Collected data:
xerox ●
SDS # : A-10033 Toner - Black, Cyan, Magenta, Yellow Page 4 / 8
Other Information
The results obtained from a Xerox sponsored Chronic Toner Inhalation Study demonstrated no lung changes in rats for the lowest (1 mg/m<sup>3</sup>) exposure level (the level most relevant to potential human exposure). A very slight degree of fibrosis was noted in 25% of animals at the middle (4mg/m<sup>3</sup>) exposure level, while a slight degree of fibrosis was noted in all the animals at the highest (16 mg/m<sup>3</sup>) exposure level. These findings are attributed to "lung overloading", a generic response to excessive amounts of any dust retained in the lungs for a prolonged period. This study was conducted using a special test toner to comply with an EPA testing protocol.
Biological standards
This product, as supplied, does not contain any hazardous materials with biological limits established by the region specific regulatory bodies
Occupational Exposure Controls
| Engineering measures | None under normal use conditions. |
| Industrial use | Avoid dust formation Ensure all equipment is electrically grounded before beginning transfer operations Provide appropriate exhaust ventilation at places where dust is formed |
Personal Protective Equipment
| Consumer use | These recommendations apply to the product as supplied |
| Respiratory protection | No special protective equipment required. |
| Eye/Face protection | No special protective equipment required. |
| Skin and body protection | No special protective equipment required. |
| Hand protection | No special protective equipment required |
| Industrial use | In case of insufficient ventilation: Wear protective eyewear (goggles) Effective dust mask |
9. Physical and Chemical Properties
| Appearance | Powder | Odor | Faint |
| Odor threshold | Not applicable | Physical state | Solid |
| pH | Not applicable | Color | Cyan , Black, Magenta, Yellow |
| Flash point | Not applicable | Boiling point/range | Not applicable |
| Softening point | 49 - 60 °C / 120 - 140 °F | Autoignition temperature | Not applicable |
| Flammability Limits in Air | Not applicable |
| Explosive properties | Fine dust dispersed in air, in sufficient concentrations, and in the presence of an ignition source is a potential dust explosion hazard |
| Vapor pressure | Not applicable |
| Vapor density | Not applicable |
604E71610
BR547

## [What is required]
Up to and including the line with "Biological standards", output each line of the entries above exactly, starting from the first.

## [Task output]
xerox ●
SDS # : A-10033 Toner - Black, Cyan, Magenta, Yellow Page 4 / 8
Other Information
The results obtained from a Xerox sponsored Chronic Toner Inhalation Study demonstrated no lung changes in rats for the lowest (1 mg/m<sup>3</sup>) exposure level (the level most relevant to potential human exposure). A very slight degree of fibrosis was noted in 25% of animals at the middle (4mg/m<sup>3</sup>) exposure level, while a slight degree of fibrosis was noted in all the animals at the highest (16 mg/m<sup>3</sup>) exposure level. These findings are attributed to "lung overloading", a generic response to excessive amounts of any dust retained in the lungs for a prolonged period. This study was conducted using a special test toner to comply with an EPA testing protocol.
Biological standards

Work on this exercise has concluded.